§ **Exercise requirements**: For each record, copy the text exactly and omit any picture it holds.

§ **Data shown**:
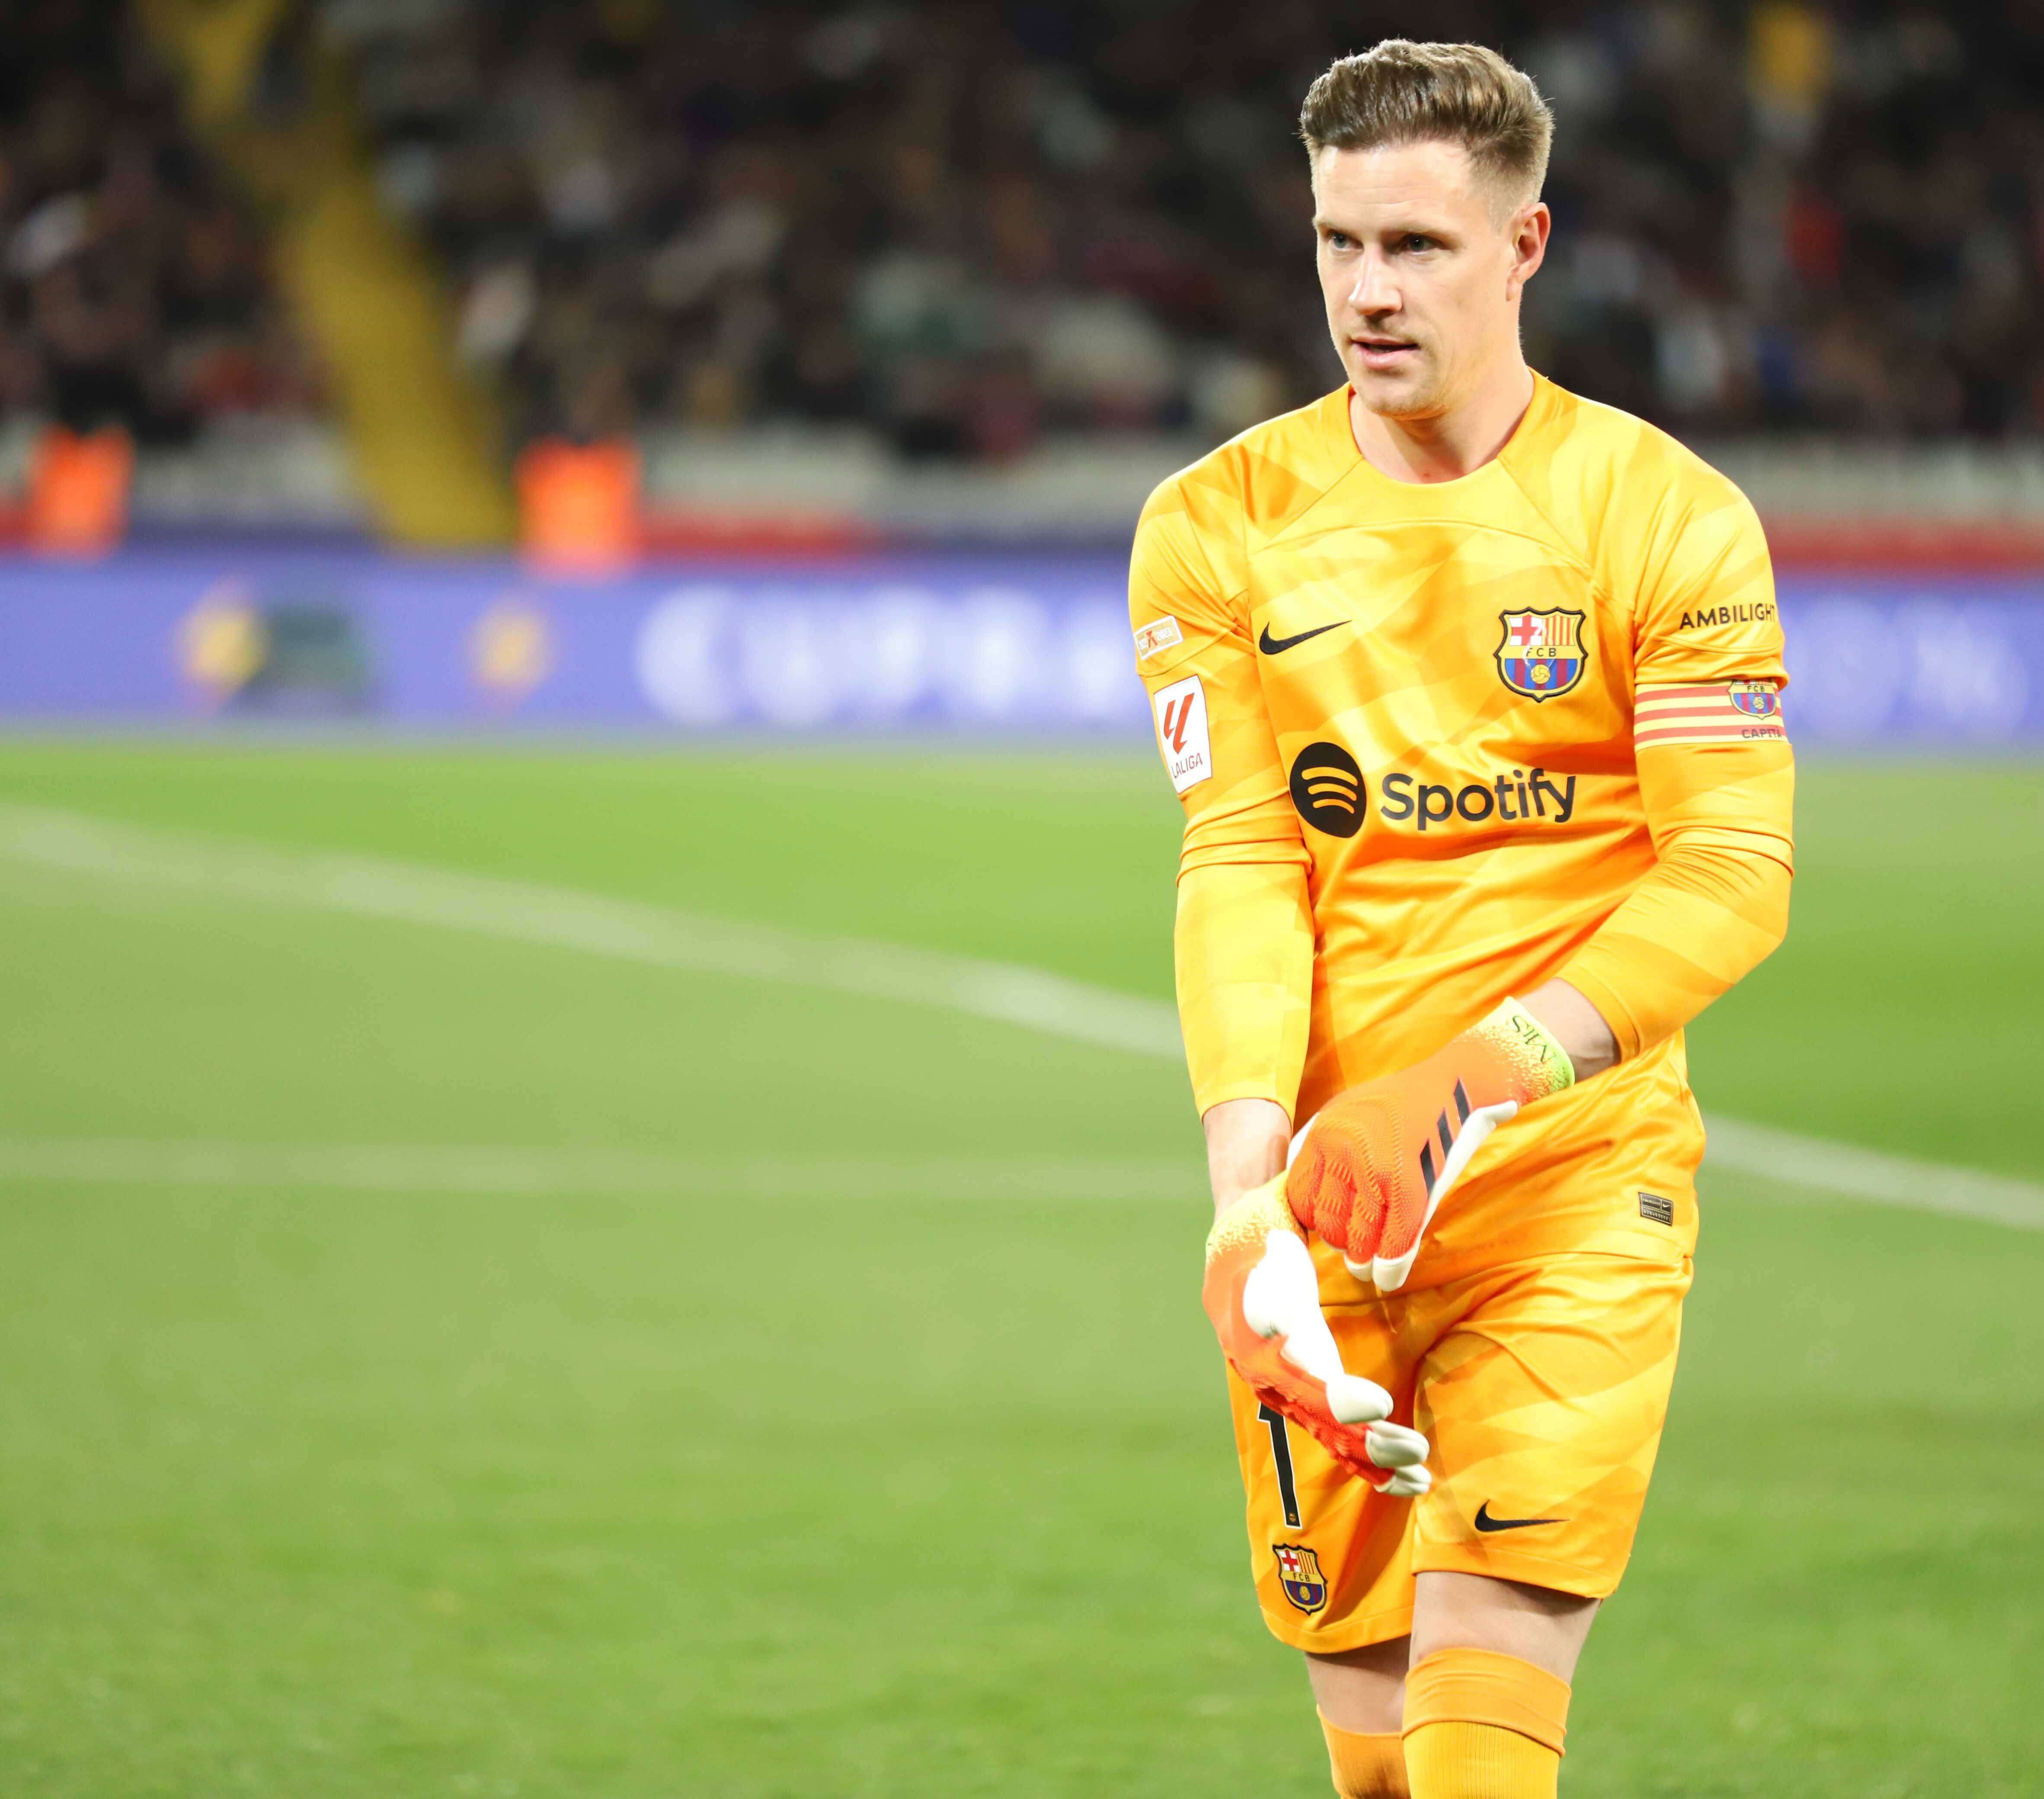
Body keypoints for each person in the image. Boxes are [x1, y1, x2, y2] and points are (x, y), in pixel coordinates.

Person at [1127, 40, 1794, 1799]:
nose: (1365, 288)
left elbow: (1733, 872)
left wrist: (1471, 1079)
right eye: (1339, 241)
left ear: (1526, 246)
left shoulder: (1668, 519)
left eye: (1415, 245)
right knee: (1375, 1753)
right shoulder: (1216, 524)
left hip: (1574, 1181)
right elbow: (1244, 863)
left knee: (1486, 1697)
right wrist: (1244, 1198)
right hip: (1331, 1203)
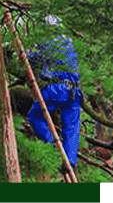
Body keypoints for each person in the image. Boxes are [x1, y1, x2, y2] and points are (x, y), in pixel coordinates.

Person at [27, 32, 82, 171]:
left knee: (35, 117)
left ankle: (54, 146)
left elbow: (35, 60)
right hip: (75, 91)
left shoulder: (47, 40)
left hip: (57, 89)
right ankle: (70, 160)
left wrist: (25, 55)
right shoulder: (69, 42)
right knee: (72, 127)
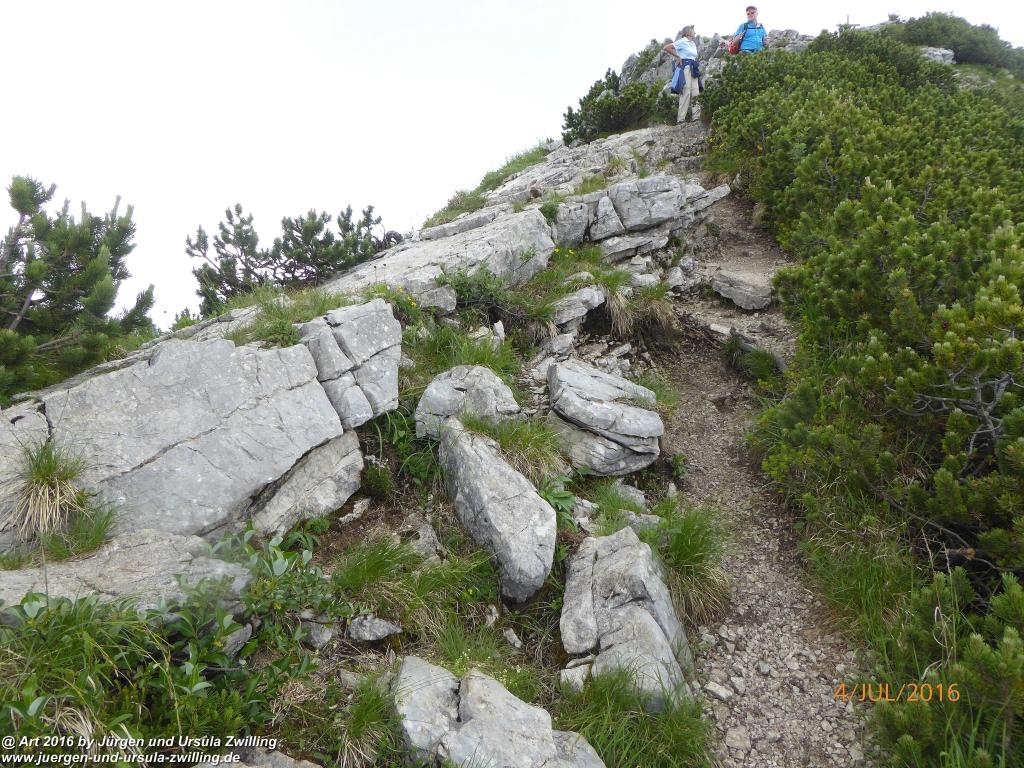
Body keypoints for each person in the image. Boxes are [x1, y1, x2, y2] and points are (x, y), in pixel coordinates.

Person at [663, 26, 701, 124]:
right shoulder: (682, 41)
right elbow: (667, 47)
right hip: (685, 68)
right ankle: (681, 119)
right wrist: (678, 56)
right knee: (686, 92)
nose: (695, 32)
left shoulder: (693, 43)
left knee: (696, 93)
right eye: (693, 30)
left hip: (694, 68)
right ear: (688, 32)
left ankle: (696, 117)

§ **Answer to this problem**:
Body keypoints for each person in the image. Boxes are [x1, y1, x2, y2] and points are (x, y), in pixel coordinates.

Person at [1127, 40, 1794, 1799]:
nose: (1365, 288)
left elbow: (1733, 872)
left wrist: (1471, 1079)
right eye: (1339, 241)
left ear: (1526, 246)
left shoulder: (1668, 519)
left eye: (1415, 245)
right knee: (1375, 1753)
right shoulder: (1216, 524)
left hip: (1574, 1181)
right elbow: (1244, 863)
left knee: (1486, 1697)
right wrist: (1244, 1198)
right hip: (1331, 1203)
Body keypoints for each person in the image. Boxes are [x1, y1, x2, y2] and points are (x, y), in pixel coordinates.

Person at [27, 32, 82, 171]:
left knee: (35, 117)
left ankle: (54, 146)
left elbow: (35, 60)
right hip: (75, 91)
left shoulder: (47, 40)
left hip: (57, 89)
right ankle: (70, 160)
left wrist: (25, 55)
right shoulder: (69, 42)
right knee: (72, 127)
Body keypoints for each person in the image. Boxes are [x1, y1, x2, y2] and points are (x, y), in pixel coordinates.

Person at [663, 26, 701, 124]:
right shoulder: (682, 41)
right elbow: (667, 47)
right hip: (685, 68)
right ankle: (681, 119)
right wrist: (678, 56)
right knee: (686, 92)
nose: (695, 32)
left shoulder: (693, 43)
left knee: (696, 93)
right eye: (693, 30)
left hip: (694, 68)
right ear: (688, 32)
left ankle: (696, 117)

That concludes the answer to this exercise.